Foram 10 dias de porrada, afirma jovem sobre a prisão
Rapazes que ficaram 2 anos presos narram as torturas sofridas por policiais"O que você imaginar de ruim na Terra, eles fizeram", diz o office-boy William César de Brito Silva, sobre os maus-tratos da polícia
Rapazes que ficaram 2 anos presos narram as torturas sofridas por policiais"O que você imaginar de ruim na Terra, eles fizeram", diz o office-boy William César de Brito Silva, sobre os maus-tratos da polícia
MARIO CESAR CARVALHO
Asfixiamento com saco plástico, choque elétrico, espancamento com a mão, cadeiradas. Esqueça Guantánamo, a prisão americana acusada de violar direitos fundamentais. Foi em Guarulhos, a cerca de 20 km do palácio do governo de São Paulo, que três jovens acusados de homicídio e violência sexual dizem ter passado por essa rotina de maus-tratos, no primeiro relato mais detalhado da tortura, feito à Folha.
O trio ficou preso por dois anos, sob acusação de agressão sexual e homicídio. Foram soltos após outro homem confessar o crime."Renato foi o que mais apanhou. Foram dez dias de porrada", conta o pizzaiolo Wagner Conceição da Silva, 25, referindo-se ao também pizzaiolo Renato Correia de Brito, 24. Eles dizem ter sofrido tortura numa base da Polícia Militar e no 1º Distrito Policial de Guarulhos."Na delegacia, um investigador falava: hoje estou com vontade de bater em você", diz Wagner.O pior dia, para ele, foi quando a Justiça prorrogou por 30 dias a prisão. Um policial civil foi à cela e deu o seguinte recado, segundo ele: "Vocês têm mais 30 dias nas nossas mãos".
O office-boy William César de Brito Silva, 28, é o mais enigmático dos três nas conversas sobre os maus-tratos da polícia: "O que você imaginar de ruim na Terra, eles fizeram".Renato, Wagner e William não se parecem em nada com o retrato que a polícia fez dos "jovens criminosos" da periferia. Não falam gírias, do tipo "certo, mano?" nem usam bermudão.Vestem-se com camisa social, calça jeans e sapato de couro.Moram num bairro com o nome orwelliano de Continental 4, na periferia de Guarulhos, numa área na qual morros e matas foram cortados para dar lugar a casas sem reboco.No dia da prisão, 19 de agosto de 2006, dois deles estavam empregados, Wagner tinha uma entrevista marcada numa pizzaria, e nenhum dos três tinha passagem pela polícia.
Ninguém anda sozinho
Desde que saíram do CDP 1 (Centro de Detenção Provisória) de Guarulhos, Renato, Wagner e William adotaram uma estratégia para evitar eventuais retaliações da polícia: ninguém sai na rua sozinho, nem para ir até a esquina comprar os jornais que relatam a história deles.O office-boy William, que estudou até a 5ª série do ensino fundamental, diz que a prisão acabou com dois dos seus projetos de vida: construir uma casa e ter um carro para fazer propaganda sonora pelas ruas de Guarulhos. "Como fui preso, não consegui pagar o carro.Sem o carro, não consegui fazer a minha casa. Tudo virou pó".

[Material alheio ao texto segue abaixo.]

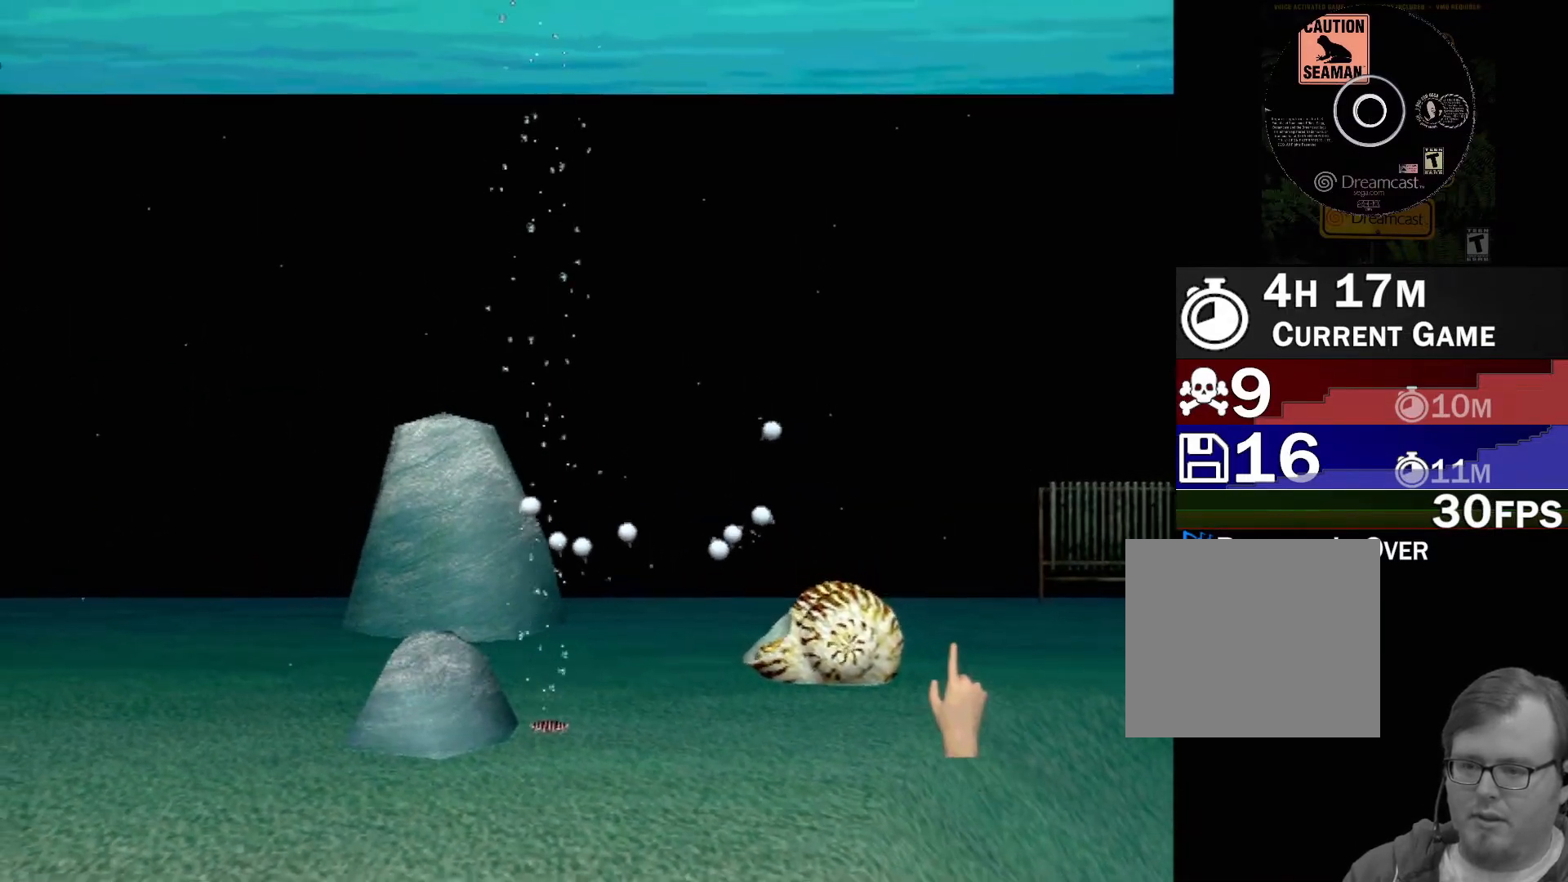
{"buttons": [], "left_stick": "center", "events": [[117, "B", "down"], [167, "left_stick", "up"], [400, "B", "up"], [467, "left_stick", "center"]]}
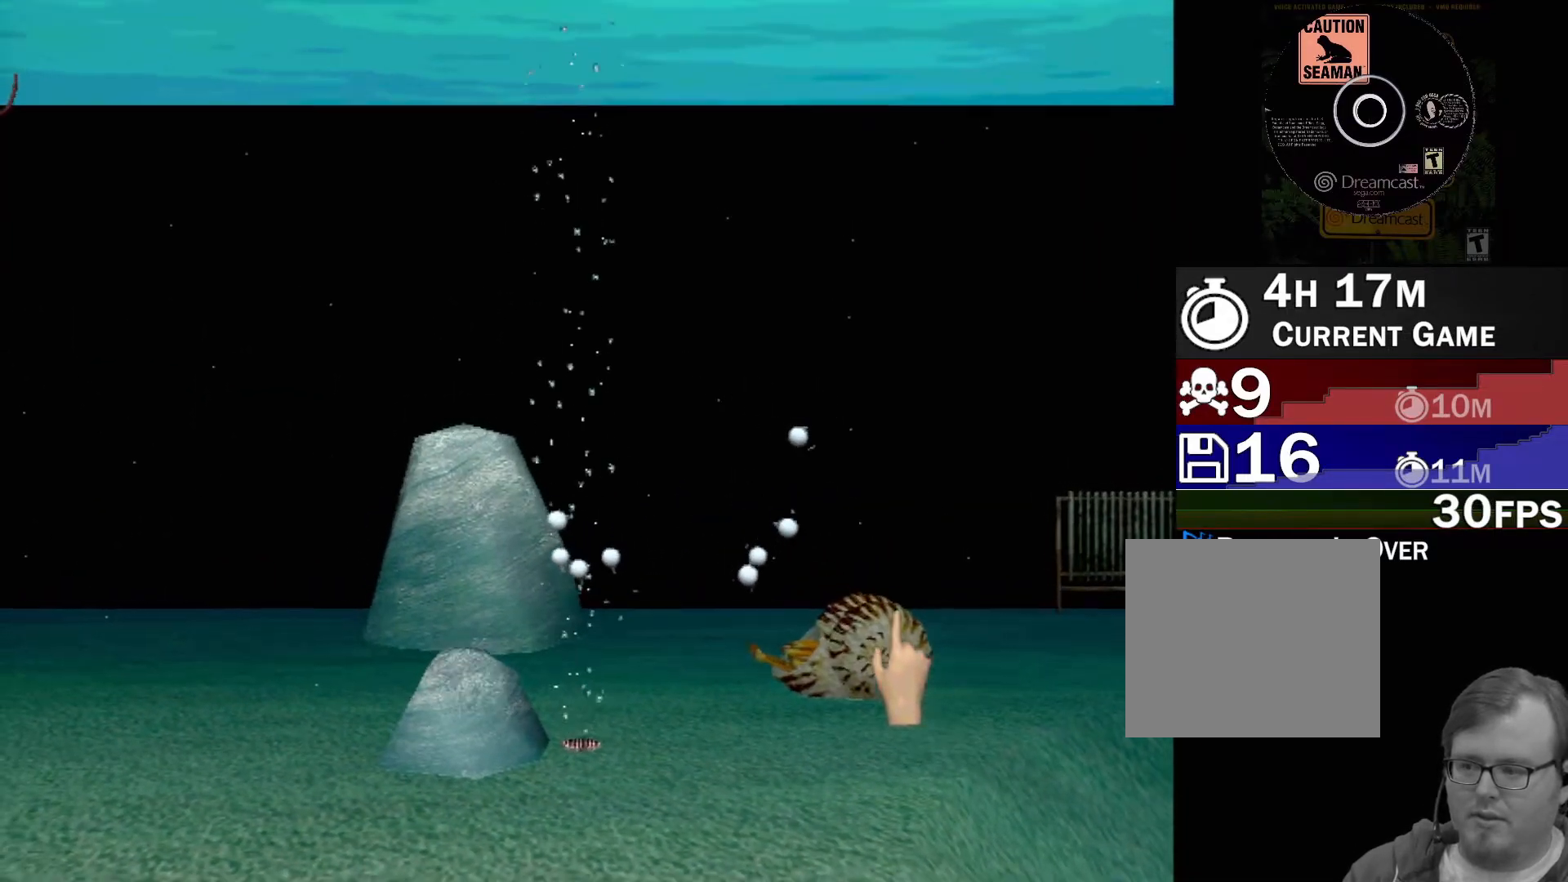
{"buttons": [], "left_stick": "center", "events": [[83, "left_stick", "down-right"], [467, "left_stick", "center"]]}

Wagner, que fez até o 2º ano do ensino médio, diz que foi preso no mês que marcaria seu casamento. Já tinha até uma data acertada: 30 de julho de 2007. Agora planeja casar no ano que vem.Renato, que conclui a 8ª série, diz que não ainda não conseguiu pensar muito no futuro.
Conta que vive obcecado com uma idéia: as mortes que a polícia teria evitado se tivesse investigado corretamente o caso e prendido Leandro Basílio Rodrigues, 19, apelidado "o maníaco de Guarulhos". "Esse maníaco já confessou 18 mortes depois de 2006. Quantas vidas teriam sido salvas se os policiais tivessem feito o trabalho deles direito?".